Using the theory in practice
In common parlance, what most people need is a good contrast between one item and another, to see details clearly. It is not sufficient to have a contrasting hue if the saturation and luminance are similar: see the little example left. The @ sign is clear enough (if eyeball-wrenching for reasons that Diane Wilson describes) when the viewer can see the difference between blue and red, but look at the monochrome version underneath to see how little contrast there is in saturation and luminance. Those with poor acuity will also find it more difficult to read, even if their colour vision is perfect.
An aside on link colours
We are generally advised to leave the link colours at the defaults to avoid confusing users. Unfortunately, the usual scheme of blue and purple-red means that some people can't see the difference between a new and a visited link. But the convention, which goes all the way back to early browsers like Mosaic, is now so entrenched that to change it would be very difficult. See link appearance and usability for more details.
Text and backgrounds
Dark text on a light ground is easier for most people to read, but for some, the reverse is true. You could provide dual versions of your site in two schemes, but few people have the resources to do this - the BBC's BETSIE site is an early example; but today, style sheet switchers are a much simpler option. But however you do it, choose something with a good contrast that is easy on the eyes. Have a look at the RNIB's hints for designing accessible web sites for a list of good colour combinations.

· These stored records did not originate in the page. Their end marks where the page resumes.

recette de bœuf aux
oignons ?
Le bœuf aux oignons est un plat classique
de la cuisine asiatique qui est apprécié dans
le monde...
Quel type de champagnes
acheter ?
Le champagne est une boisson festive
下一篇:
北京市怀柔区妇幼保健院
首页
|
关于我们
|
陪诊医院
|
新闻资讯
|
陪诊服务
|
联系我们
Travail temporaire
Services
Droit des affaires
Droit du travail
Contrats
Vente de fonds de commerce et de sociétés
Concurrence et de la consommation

This principle applies to text and page background combinations and also to buttons, logos and other graphics that rely on the visitor being able to see what they say (like graphic headings for example).
In general, textured background images make it more difficult to read a page, so should be used with discretion: have a look at this silly example, which is not too far from what you will find on some real pages!
If you are using colour as a distinguishing feature of your site (either as part of the site livery, or to colour-code different parts of the site), remember that not all your visitors will be able to get enough information from this. Try to use some kind of distinctive pattern/texture, wording or icon to supplement the colour.
Many web sites have a high proportion of graphic elements, used for branding, decoration, or to add to the actual content. While you can often design logos etc. to look OK to everyone, the same will not be true for photographic or video content. In this case, you should ensure that, if the element is an essential part of the page content, there is a commentary of some kind to explain it - ALT texts for images, links to commentaries for a video clip, links to a table of statistics from a bar or pie chart, and so on.
Style sheets and font/body colours
In the past, most colour combinations used on web pages were specified by attributes of the <body> or <font> tags. Today, CSS styles are generally used to colour pages. The same principles on colour choice apply, however you implement them.
Newer browsers allow the user the chance to specify his/her own colours instead of yours; and most allow him/her to specify a style sheet to use. I discuss browser customisation on my changing browser default colours page, and also provide some legible style sheets for download.